— SHORT PROBLEM —
Update the data below by changing every "hexagon" to "octagon" and keeping everything else the same. Leave the pictures out of your answer.

## BEGIN ENTRIES SHOWN

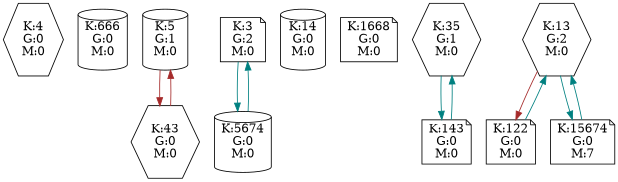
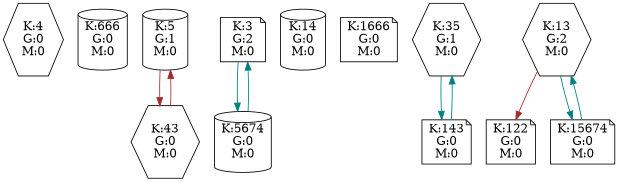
  digraph {
    node [shape=note]
    edge [color=teal]
    n1 [label="K:4\nG:0\nM:0" shape=hexagon]
    n2 [label="K:666\nG:0\nM:0" shape=cylinder]
    n3 [label="K:5\nG:1\nM:0" shape=cylinder]
    n4 [label="K:43\nG:0\nM:0" shape=hexagon]
    n5 [label="K:3\nG:2\nM:0"]
    n6 [label="K:5674\nG:0\nM:0" shape=cylinder]
    n7 [label="K:14\nG:0\nM:0" shape=cylinder]
-   n8 [label="K:1668\nG:0\nM:0"]
+   n8 [label="K:1666\nG:0\nM:0"]
    n9 [label="K:35\nG:1\nM:0" shape=hexagon]
    n10 [label="K:143\nG:0\nM:0"]
    n11 [label="K:13\nG:2\nM:0" shape=hexagon]
    n12 [label="K:122\nG:0\nM:0"]
-   n13 [label="K:15674\nG:0\nM:7"]
+   n13 [label="K:15674\nG:0\nM:0"]
    n3 -> n4 [color=brown]
    n4 -> n3 [color=brown]
    n5 -> n6
    n6 -> n5
    n9 -> n10
    n10 -> n9
    n11 -> n12 [color=brown]
    n11 -> n13
-   n12 -> n11
    n13 -> n11
  }
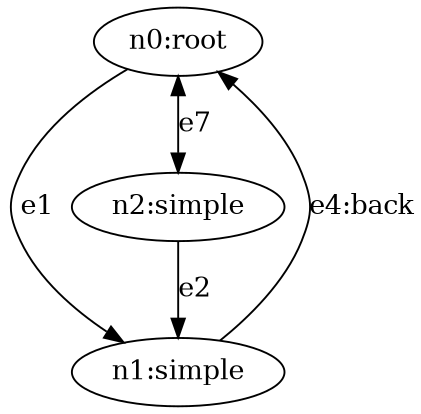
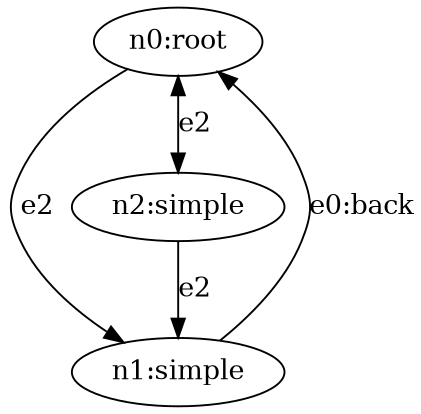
  strict digraph {
    n1 [label="n0:root"]
    n2 [label="n1:simple"]
    n3 [label="n2:simple"]
-   n1 -> n2 [label=e1]
-   n1 -> n3 [dir=both label=e7]
-   n2 -> n1 [label="e4:back"]
+   n1 -> n2 [label=e2]
+   n1 -> n3 [dir=both label=e2]
+   n2 -> n1 [label="e0:back"]
    n3 -> n2 [label=e2]
  }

## END ENTRIES SHOWN

— COMPLETE ANSWER —
  digraph {
    node [shape=note]
    edge [color=teal]
    n1 [label="K:4\nG:0\nM:0" shape=octagon]
    n2 [label="K:666\nG:0\nM:0" shape=cylinder]
    n3 [label="K:5\nG:1\nM:0" shape=cylinder]
    n4 [label="K:43\nG:0\nM:0" shape=octagon]
    n5 [label="K:3\nG:2\nM:0"]
    n6 [label="K:5674\nG:0\nM:0" shape=cylinder]
    n7 [label="K:14\nG:0\nM:0" shape=cylinder]
-   n8 [label="K:1668\nG:0\nM:0"]
+   n8 [label="K:1666\nG:0\nM:0"]
    n9 [label="K:35\nG:1\nM:0" shape=octagon]
    n10 [label="K:143\nG:0\nM:0"]
    n11 [label="K:13\nG:2\nM:0" shape=octagon]
    n12 [label="K:122\nG:0\nM:0"]
-   n13 [label="K:15674\nG:0\nM:7"]
+   n13 [label="K:15674\nG:0\nM:0"]
    n3 -> n4 [color=brown]
    n4 -> n3 [color=brown]
    n5 -> n6
    n6 -> n5
    n9 -> n10
    n10 -> n9
    n11 -> n12 [color=brown]
    n11 -> n13
-   n12 -> n11
    n13 -> n11
  }
  strict digraph {
    n1 [label="n0:root"]
    n2 [label="n1:simple"]
    n3 [label="n2:simple"]
-   n1 -> n2 [label=e1]
-   n1 -> n3 [dir=both label=e7]
-   n2 -> n1 [label="e4:back"]
+   n1 -> n2 [label=e2]
+   n1 -> n3 [dir=both label=e2]
+   n2 -> n1 [label="e0:back"]
    n3 -> n2 [label=e2]
  }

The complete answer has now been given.